Friday, March 2, 2007

It was always going to happen, Julian was always going to fall head-over-heels for that nasty girl next door, Amber. She had him in the palm of her sweaty little claw right from the get-go. Why can’t young men – and Julian is a man, I know that now, my young man-child – engage some tiny part of their hormone-drenched brain and discern the obvious difference between a young woman with class and flair who is actually suited to them, and a greedy, needy, take-all-comers tart like Arthur’s little trollop? It causes me no end of grief to hear him going on and on and on about what Amber thinks – there’s a hilarious concept – and what Amber says – well I’m sure he can’t get a word in edgeways – and what Amber does – which is the really worrying part, considering that I found a condom packet in Julian’s bedroom… Because from what I see, Amber spends most of her time floating about in inappropriate clothing, doing lumbering pirouettes and attempting to jump on top of my son! Does Arthur make the slightest attempt to control her? No! If it was me? I’d have her on a short leash and wearing a muzzle.

Rise above, Dimity, rise above... The new look hairdo has been a complete liberation, why it took me so long to lose that tatty old look I’ll never know. Must be a bit like that Patricia Hearst syndrome, loving your captivity or whatever, well that’s what it seems like to me now, hanging on to such a tragic look for so many years just because some style-free wretch in smalltown salon told me it was “me” – it was never “me”! I should take that woman to court and demand damages.

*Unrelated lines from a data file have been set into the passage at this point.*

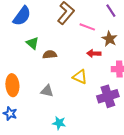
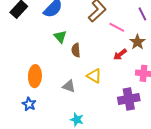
red arrow: (94, 53) -> (120, 55), turned -48
brown semicircle: (50, 55) -> (76, 50), turned -96
yellow triangle: (80, 77) -> (94, 76), moved

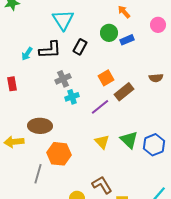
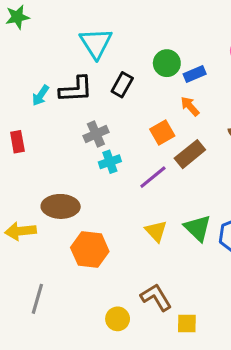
orange arrow: (124, 12) -> (190, 106), moved
gray line: (38, 174) -> (37, 299), moved

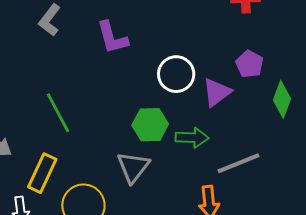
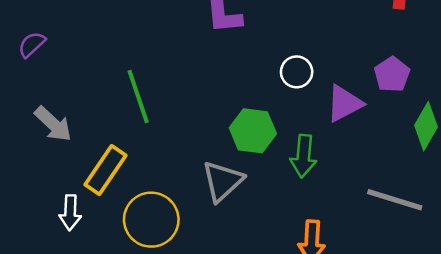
white circle: (176, 74) -> (297, 72), size x0.7
green arrow: (192, 138) -> (304, 156), turned 84
gray line: (238, 163) -> (395, 200), moved, turned 30

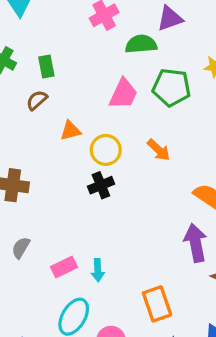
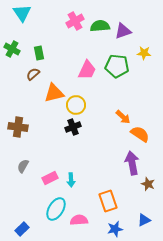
purple triangle: (170, 18) -> (123, 31), moved
green semicircle: (141, 44) -> (100, 26), moved
orange triangle: (70, 131) -> (54, 93), size x1.5
orange arrow: (159, 150) -> (123, 117), moved

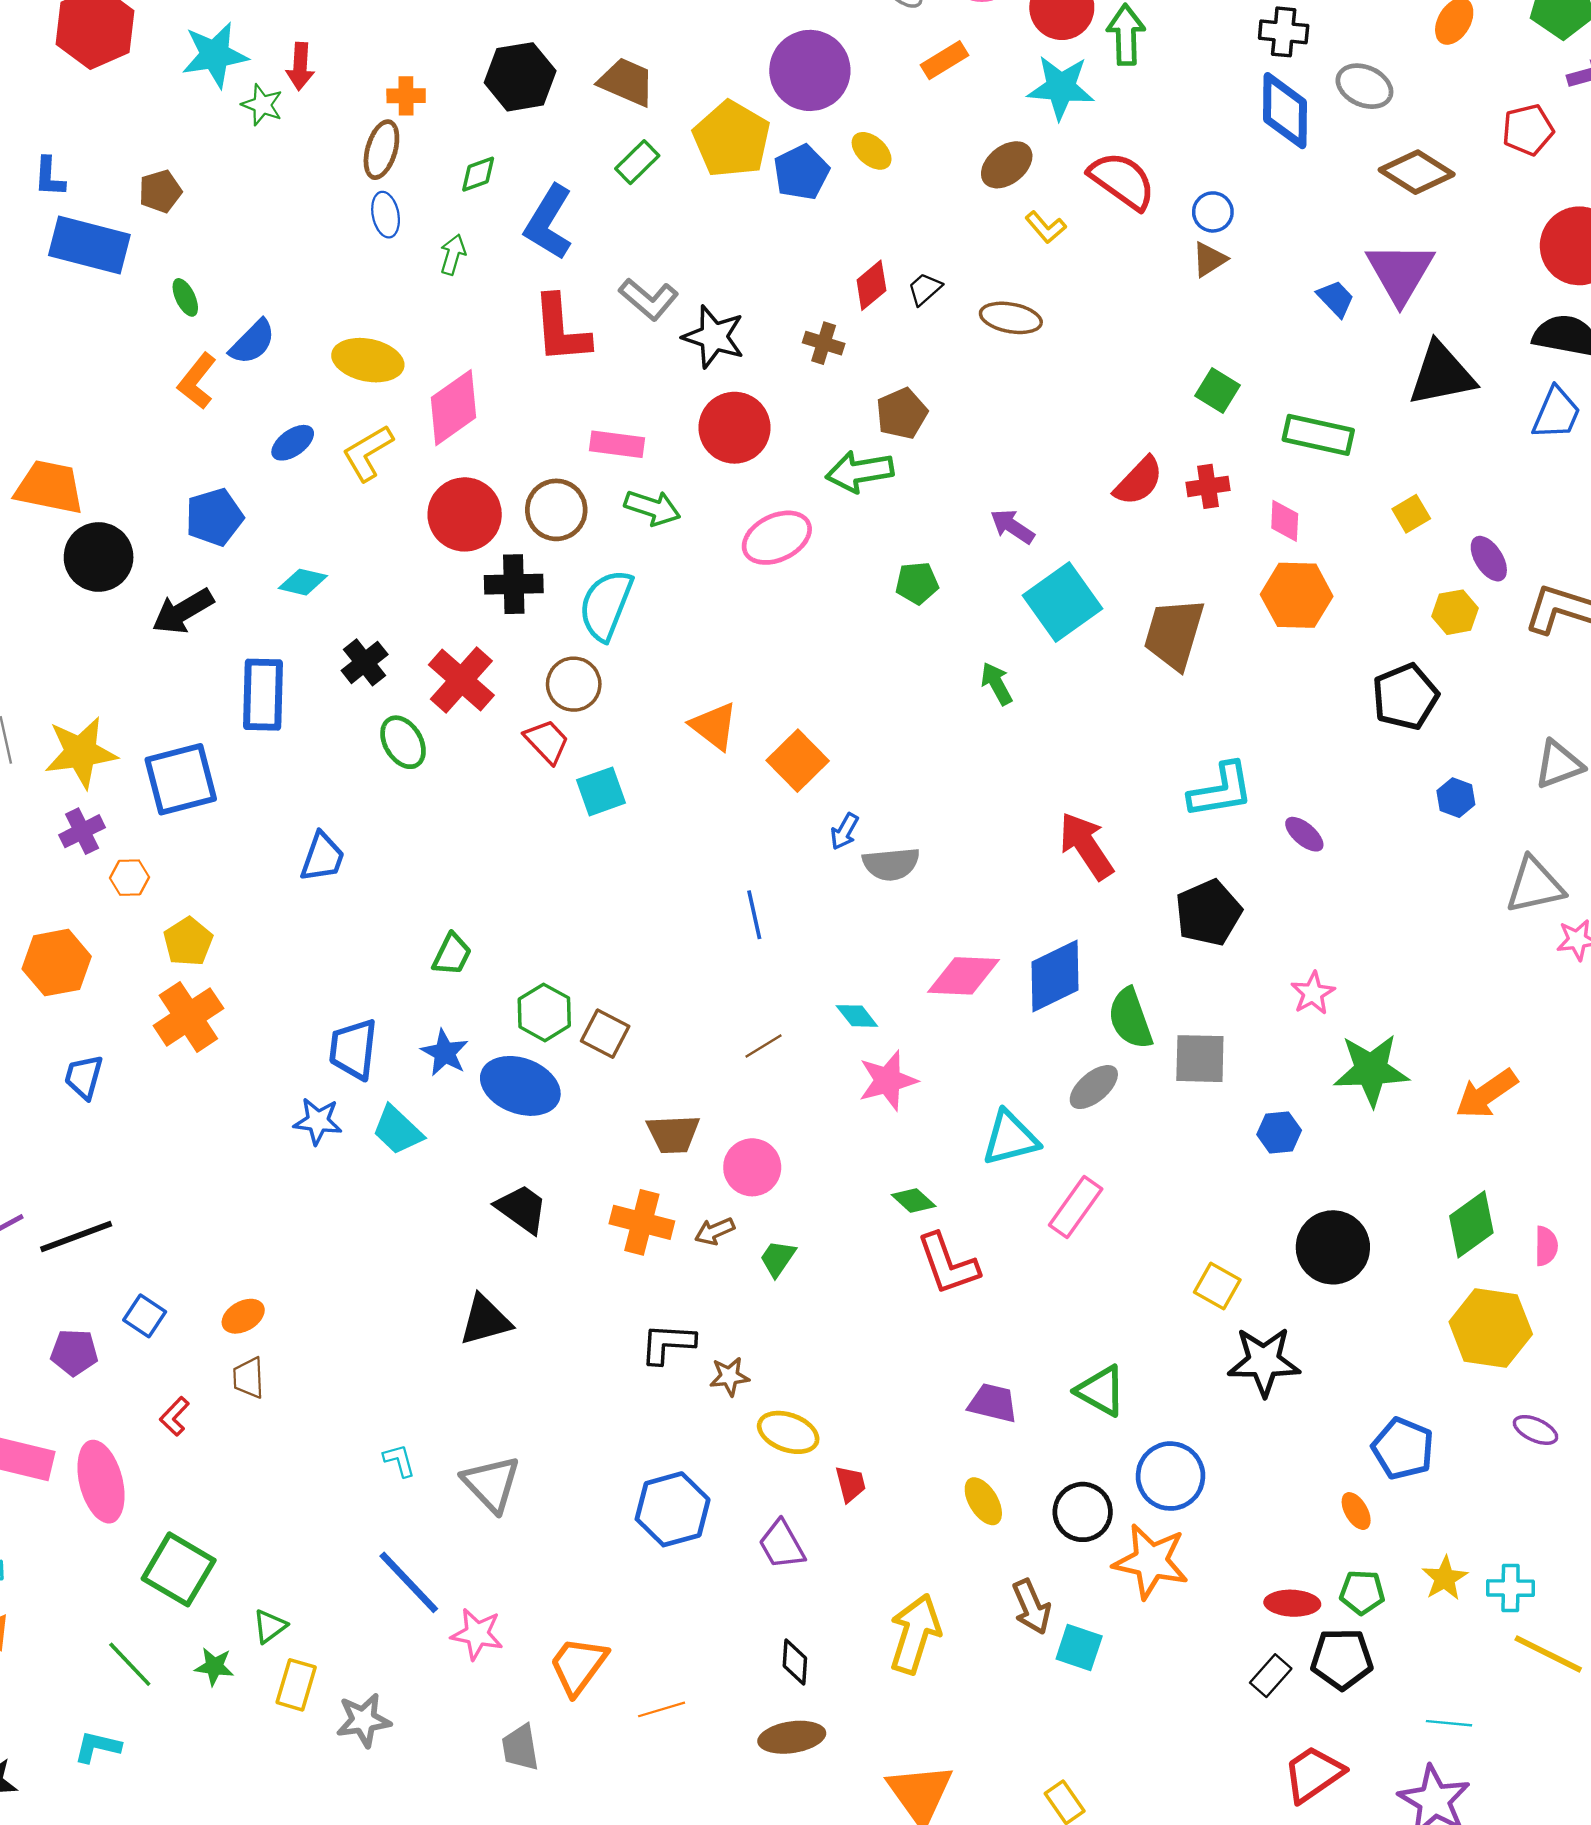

But the really big news is that I’ve secured the property next door, compensating for Stuart’s hopelessness by humiliating myself with my boss John from work, borrowing fifty thousand dollars… but it made all the difference. However, I am sure with a little care I can keep John focused on his job, and not on my legs, which do seem to get more than a little of his attention these days. I’ve got my work cut out for me, I know, establishing a few definitive ground rules with John – did I mention that he invited himself around, and pushed his way into the house the other night? Drunk? It would have been hilarious – if Julian and Ollie weren’t there to comment on the whole thing. I know Julian has it in for me right now – but I can’t tell you how embarrassing John’s visit really was. Julian seems to think that I’ve lost all self-control! Imagine! And coming from him! Stuart should have been there to save me. But where was he? Gazing deeply at his hairy navel somewhere out in Kumeu, I understand…

But this property business – I know I have a natural flair for it! I lie awake at night thinking how to get ahead, how to maximize my advantages… It’s been exciting, but stressful – and I’m sure my frown-line’s back. Bonnie’s finally done the decent thing and come through with her little loan of twenty thousand, once I pointed out to her that that’s what friends are for. I was quite upset actually by her reticence to come to my aid. Anyway, let it go!

But I am so proud of the way I’ve stitched this deal together. Despite Stuart, who left a bizarre little note – god knows why he can’t pick up the phone and communicate like any civilized person – telling me that Kumeu has finally sold. For a pittance, but we’re not in a position to argue. Oh I can’t tell you what a relief it is to me to say goodbye to that depressing dump. Funny isn’t it, once upon a time I would have told you that the country life was the answer. Birdsong! Fresh air! If you asked me today, I’d say that living out of town is a sign of being mentally soft. But it’s over! I need never go out that way again. Life is looking better than ever and it’s all because of me. Don’t you love congratulating yourself when you’ve successfully executed a major life-change, and done everything perfectly?